# What would cause Cabomba to just start failing after thriving for so long?



## Raymond S. (Dec 29, 2012)

You may need to go back in your memory till you find what you changed just before
they started going down.
For example: Has the GH booster always been there ? And is it likely to be needed per the city water report ?


----------



## [email protected] (Nov 16, 2014)

Raymond S. said:


> You may need to go back in your memory till you find what you changed just before
> they started going down.
> For example: Has the GH booster always been there ? And is it likely to be needed per the city water report ?


Nothing has changed. I had the Cabomba when I first started EI dosing, so its fert and Excel has been constant, the GH Booster has also been a constant since I got the plants. Just a Betta in there fed once a day and just a half dozen pellets or so that he completely eats.

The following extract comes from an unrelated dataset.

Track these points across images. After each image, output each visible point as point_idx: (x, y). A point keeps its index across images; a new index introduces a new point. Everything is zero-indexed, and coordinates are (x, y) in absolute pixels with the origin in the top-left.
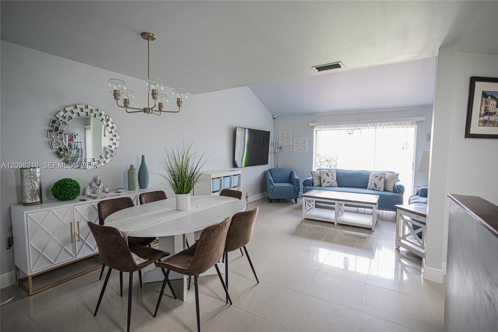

I thought that maybe it had just grown so dense that the light wasn't enough to cut through it, but after removing most of it and only using a few piece, that didn't seem to be the issue.


----------



## johnpfaff (Oct 18, 2013)

Dumb question on my part, has the plant been trimmed multiple times? Do you have the same problem with new top trimmings when replanted?


----------



## [email protected] (Nov 16, 2014)

johnpfaff said:


> Dumb question on my part, has the plant been trimmed multiple times? Do you have the same problem with new top trimmings when replanted?


It's been trimmed a lot as it was growing so fast. New growth always looked great. as the new growth would grow to the top I would trim and replant or put in a 5 gallon grow out tank.

When I replant it the new growth would have the same issues.

Bump:


onefang said:


> I wonder if your double dosing of excel has built the concentration to a point where the Cabomba won't tolerate it any more. I don't have any first hand experience, but I have seen several threads of folks who've seen their cabomba and many other plants melt once excel concentrations get too high. Even plants that normally tolerate it will start to suffer with too much.


It's a possibility I suppose? New growth looks pretty good when the plant is trimmed though so I'm not sure if that would be the main cause or not?


----------



## burr740 (Feb 19, 2014)

As overall plant mass increases, the global demand for ferts will also go up. What was enough for the tank three months ago may not be enough today. Overall plant mass is always relative. 

Not saying ferts are definitely the problem, just something to consider. 

I wouldnt think it's due to the excel. Ive had cabomba in a couple different tanks dosing heavy excel (2-3x) and never found it to be a sensitive plant.


----------



## trit0n2003 (Nov 19, 2010)

What substrate do you use? 

Maybe the plants have consumed all of the nutrients in the substrate, and now is trying to survive on strictly water column nutrients.


Sernt ferm mer phern


----------